(Saved entries)
-------------------------
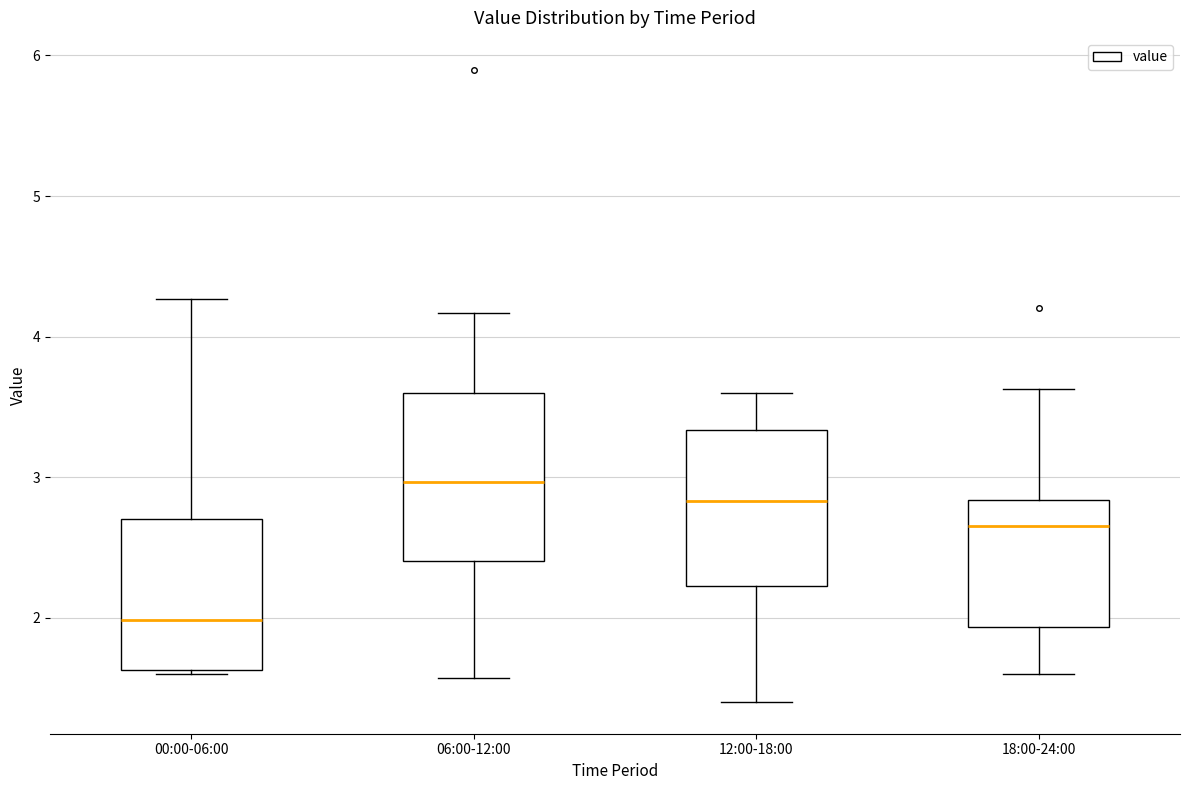

Reading left to right, read every box against the y-axis: the position of its median line, the range the box covers, and the ends of its whiskers. The values are not printed on the chart, so give them approximately, as read against the axis.

00:00-06:00: median 2.0, box 1.6 to 2.7, whiskers 1.6 to 4.3
06:00-12:00: median 3.0, box 2.4 to 3.6, whiskers 1.6 to 4.2
12:00-18:00: median 2.8, box 2.2 to 3.3, whiskers 1.4 to 3.6
18:00-24:00: median 2.7, box 1.9 to 2.8, whiskers 1.6 to 3.6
-------------------------
-- Instructions to follow --
Output every line of the material above as a JSON list of strings, one string per line, skipping blank lines and leaving out the pictures.

-- Solution for this task --
[
  "Reading left to right, read every box against the y-axis: the position of its median line, the range the box covers, and the ends of its whiskers. The values are not printed on the chart, so give them approximately, as read against the axis.",
  "00:00-06:00: median 2.0, box 1.6 to 2.7, whiskers 1.6 to 4.3",
  "06:00-12:00: median 3.0, box 2.4 to 3.6, whiskers 1.6 to 4.2",
  "12:00-18:00: median 2.8, box 2.2 to 3.3, whiskers 1.4 to 3.6",
  "18:00-24:00: median 2.7, box 1.9 to 2.8, whiskers 1.6 to 3.6"
]